La legge 104/92 è uno dei pilastri della tutela delle persone con disabilità e dei loro famigliari. Tra le agevolazioni previste, ci sono tre giorni di permesso retribuiti al mese, indispensabili per accompagnare i figli alle terapie e gestire le loro necessità quotidiane. Un diritto sacrosanto frutto di battaglie sindacali e sociali.
Eppure in molti ambienti di lavoro questa legge non è vista come diritto ma come fastidio. Chi ne usufruisce viene spesso penalizzato, isolato, relegato a mansioni inferiori. Ed è proprio qui che emerge un paradosso amaro: la legge che dovrebbe garantire dignità e supporto si trasforma nei fatti in una trappola. Ti permette di assistere un figlio disabile, ma la tempo stesso condanna all' isolamento professionale, in cui clima di sospetti e discriminazioni silenziose.

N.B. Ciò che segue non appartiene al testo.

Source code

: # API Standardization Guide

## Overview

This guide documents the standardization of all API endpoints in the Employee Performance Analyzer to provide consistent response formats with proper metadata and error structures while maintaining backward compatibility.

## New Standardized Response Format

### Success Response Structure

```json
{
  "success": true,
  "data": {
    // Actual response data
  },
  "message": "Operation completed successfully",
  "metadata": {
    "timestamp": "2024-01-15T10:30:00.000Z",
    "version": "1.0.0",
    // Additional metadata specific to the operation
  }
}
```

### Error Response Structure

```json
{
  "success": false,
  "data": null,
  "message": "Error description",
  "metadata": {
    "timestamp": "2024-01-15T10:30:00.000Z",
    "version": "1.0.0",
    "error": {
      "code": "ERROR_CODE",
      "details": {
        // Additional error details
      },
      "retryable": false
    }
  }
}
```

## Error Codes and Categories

Prima di iniziare a usufruire dei permessi previsti dalla Legge 104, un lavoratore che ricopre un ruolo di rilievo nell' azienda del suo team aziendale ha compiti di responsabilità e un certo riconoscimento professionale. Poi, improvvisamente tutto cambia, non appena inizi a prendere quei giorni per assistere il proprio figlio, accade che vieni spostato di reparto. In primo momento pensi che si tratti di una normale riorganizzazione aziendale, ma ben presto si rende conto che non è così: il suo ruolo viene progressivamente ridimensionato, fino ad essere assegnato a mansioni ben al di sotto della propria categoria.

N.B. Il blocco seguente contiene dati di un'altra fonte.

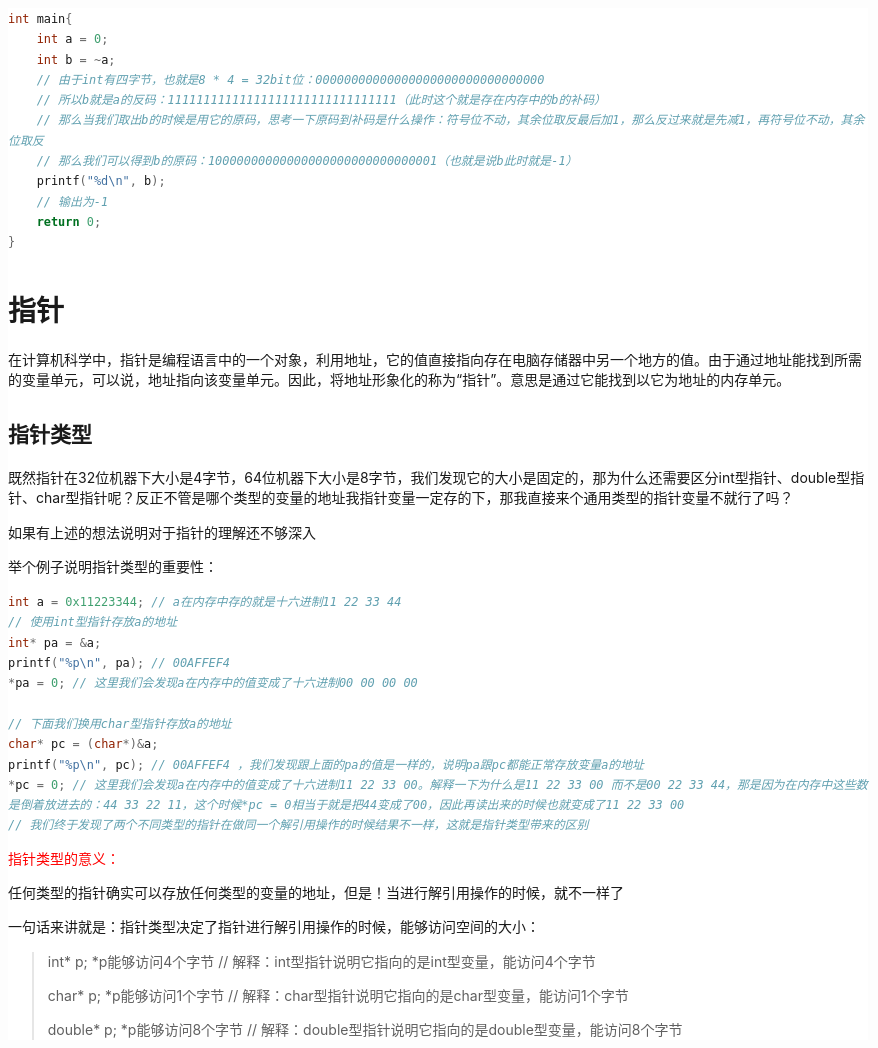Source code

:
 ```c
int main{
    int a = 0;
    int b = ~a;
    // 由于int有四字节，也就是8 * 4 = 32bit位：00000000000000000000000000000000
    // 所以b就是a的反码：11111111111111111111111111111111（此时这个就是存在内存中的b的补码）
    // 那么当我们取出b的时候是用它的原码，思考一下原码到补码是什么操作：符号位不动，其余位取反最后加1，那么反过来就是先减1，再符号位不动，其余位取反
    // 那么我们可以得到b的原码：10000000000000000000000000000001（也就是说b此时就是-1）
    printf("%d\n", b);
    // 输出为-1
    return 0;
}
```

# 指针

在计算机科学中，指针是编程语言中的一个对象，利用地址，它的值直接指向存在电脑存储器中另一个地方的值。由于通过地址能找到所需的变量单元，可以说，地址指向该变量单元。因此，将地址形象化的称为“指针”。意思是通过它能找到以它为地址的内存单元。

## 指针类型

既然指针在32位机器下大小是4字节，64位机器下大小是8字节，我们发现它的大小是固定的，那为什么还需要区分int型指针、double型指针、char型指针呢？反正不管是哪个类型的变量的地址我指针变量一定存的下，那我直接来个通用类型的指针变量不就行了吗？

如果有上述的想法说明对于指针的理解还不够深入

举个例子说明指针类型的重要性：

```c
int a = 0x11223344; // a在内存中存的就是十六进制11 22 33 44
// 使用int型指针存放a的地址
int* pa = &a;
printf("%p\n", pa); // 00AFFEF4
*pa = 0; // 这里我们会发现a在内存中的值变成了十六进制00 00 00 00

// 下面我们换用char型指针存放a的地址
char* pc = (char*)&a; 
printf("%p\n", pc); // 00AFFEF4 ，我们发现跟上面的pa的值是一样的，说明pa跟pc都能正常存放变量a的地址
*pc = 0; // 这里我们会发现a在内存中的值变成了十六进制11 22 33 00。解释一下为什么是11 22 33 00 而不是00 22 33 44，那是因为在内存中这些数是倒着放进去的：44 33 22 11，这个时候*pc = 0相当于就是把44变成了00，因此再读出来的时候也就变成了11 22 33 00
// 我们终于发现了两个不同类型的指针在做同一个解引用操作的时候结果不一样，这就是指针类型带来的区别
```

<span style="color:red;">指针类型的意义：</span>

任何类型的指针确实可以存放任何类型的变量的地址，但是！当进行解引用操作的时候，就不一样了

一句话来讲就是：指针类型决定了指针进行解引用操作的时候，能够访问空间的大小：

> int* p; *p能够访问4个字节 // 解释：int型指针说明它指向的是int型变量，能访问4个字节
>
> char* p; *p能够访问1个字节 // 解释：char型指针说明它指向的是char型变量，能访问1个字节
>
> double* p; *p能够访问8个字节 // 解释：double型指针说明它指向的是double型变量，能访问8个字节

Seguono poi silenzi, dinieghi, giustificazioni vaghe. Una strategia subdola per metterlo alle strette, per fargli capire che quei permessi sono scomodi, che la sua presenza sia diventata un peso. In una società che si riempie la bocca di "inclusione" i più forti resistono e i più deboli cadono. Ma alla fine di tutte quelle belle parole sbandierate nella pratica non resta nulla.

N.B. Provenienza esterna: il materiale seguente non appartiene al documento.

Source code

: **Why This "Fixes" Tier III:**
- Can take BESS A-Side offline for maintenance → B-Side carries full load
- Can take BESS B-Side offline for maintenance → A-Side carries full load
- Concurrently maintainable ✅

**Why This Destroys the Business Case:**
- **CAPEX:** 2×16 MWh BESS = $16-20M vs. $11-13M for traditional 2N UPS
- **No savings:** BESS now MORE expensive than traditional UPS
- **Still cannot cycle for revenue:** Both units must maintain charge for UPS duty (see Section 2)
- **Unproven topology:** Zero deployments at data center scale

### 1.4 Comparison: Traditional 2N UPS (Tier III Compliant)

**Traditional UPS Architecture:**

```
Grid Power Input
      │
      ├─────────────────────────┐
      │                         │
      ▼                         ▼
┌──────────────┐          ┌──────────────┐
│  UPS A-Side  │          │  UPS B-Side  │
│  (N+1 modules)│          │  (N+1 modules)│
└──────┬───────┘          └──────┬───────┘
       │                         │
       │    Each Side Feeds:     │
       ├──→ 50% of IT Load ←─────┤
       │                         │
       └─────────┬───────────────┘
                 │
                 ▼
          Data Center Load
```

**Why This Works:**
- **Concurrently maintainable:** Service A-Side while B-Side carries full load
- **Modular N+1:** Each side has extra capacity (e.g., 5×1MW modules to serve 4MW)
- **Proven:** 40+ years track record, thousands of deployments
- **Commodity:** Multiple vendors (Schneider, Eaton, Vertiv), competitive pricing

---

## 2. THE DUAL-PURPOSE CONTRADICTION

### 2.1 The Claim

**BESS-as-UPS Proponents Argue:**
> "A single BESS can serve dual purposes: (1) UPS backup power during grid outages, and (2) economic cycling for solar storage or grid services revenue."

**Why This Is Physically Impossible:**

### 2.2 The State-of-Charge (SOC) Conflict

A quanto pare viene normale chiedersi dov'è l' inclusione, dov'è il rispetto per un genitore che ogni giorno si sacrifica per garantire le necessarie terapie a suo figlio, viviamo in una paese dove le leggi solo sulla carta tutelano i lavoratori. Ma nella realtà, chi fa valere i propri diritti subisce ritorsioni sottili, difficili da dimostrare, ma dolorosamente reali. Eppure l' inclusione vera si costruisce proprio nei luoghi di lavoro, nelle aziende, nei reparti, nelle scelte quotidiane di chi ha il potere di decidere se un dipendente deve essere valorizzato o messo da parte.
Purtroppo, ancora oggi i lavoratori che usufruiscono della legge 104 vengono visti come un problema. E questo non solo nelle aziende private, ma anche nel settore pubblico: un segnale preoccupante che dimostra quando siano ancora lontano da una cultura dell' inclusione. In molti casi si trova di fronte a un muro e alla fine il lavoratore si ritrova con una scelta amara: accettare la discriminazione e continuare a lavorare in un ambiente ostile o far valere i propri diritti e subire le conseguenze che nella pratica significano perdere ogni motivazione professionale e ritrovarsi isolati.
Una società davvero inclusiva non lascia solo i genitori, ma li sostiene nella battaglia più importante: quella per il futuro dei propri figli.